As a tenant that has received a notice to leave the property it can seem like the world has turned upside down. This is particularly true if the reason for the eviction is inaccurate or if you the landlord did not follow the correct process for eviction in Los Angeles and Long Beach.

The First Step

The first step of any tenant eviction in Los Angeles or in Long Beach starts when the landlord gives notice that he or she is requesting that you move out. In most cases if it is due to something that can be fixed, such as catching up on the rent, a specific timeline will be given to allow you to do this. It may be as little as three days, but during that time if you can correct the problem the eviction will cease.

This type of notice is known as a 3-Day Notice to Pay Rent or Quit. This can only be for rent and cannot include other fees that may be behind in payment. There are very specific dates, times and information that has to be contained on this first step in the eviction process.
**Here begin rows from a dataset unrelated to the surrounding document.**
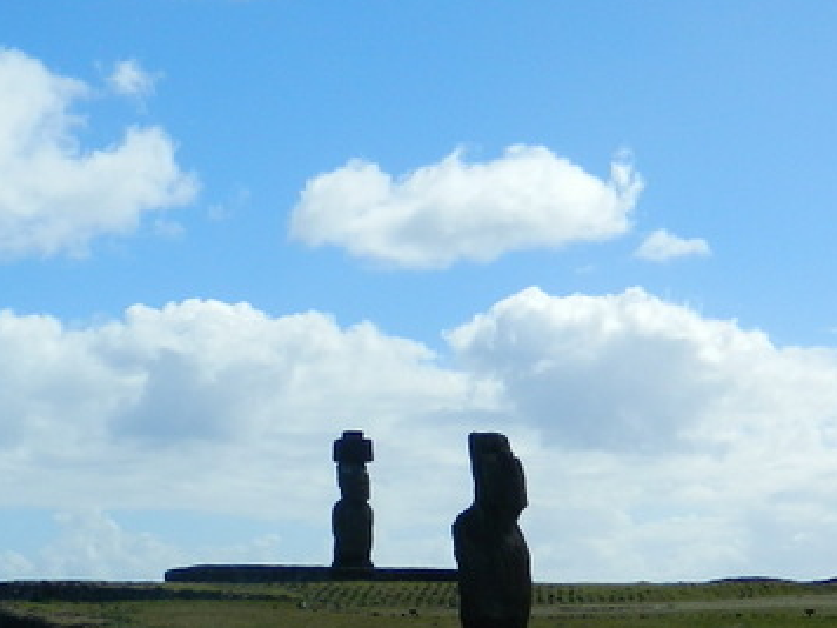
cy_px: 435
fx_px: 1741
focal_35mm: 72
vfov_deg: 20.3
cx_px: 437
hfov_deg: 27.0
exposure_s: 1/200
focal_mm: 4.5
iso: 80
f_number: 8.7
The second option for non-specialized types of property is the 3-Day Notice to Perform Covenants or Quit, which allows the tenant to have a chance to fix a problem such as damage or failing to keep the unit clean. The third option is a 3-Day Notice to Quit which typically means that it is not something that can be fixed and is a more serious issue.

Getting Served

If you fail to correct the problem, pay the rent or move out, the landlord will then file an Unlawful Detainer lawsuit with the court in Los Angeles or Long Beach. At this point in the eviction you will be served with the court paperwork. This can be done personally, by substitute service after trying to do it personally, or by posting and mailing if approved by the court.

If you choose to fight the eviction in Los Angeles or Long Beach you then have to file your response to the eviction with the court in 5 days. This must be done on the correct forms and it has to be completed accurately to be accepted by the court. Once this is done you will receive a notice to appear in court and have a judge hear your case or opt for a jury trial.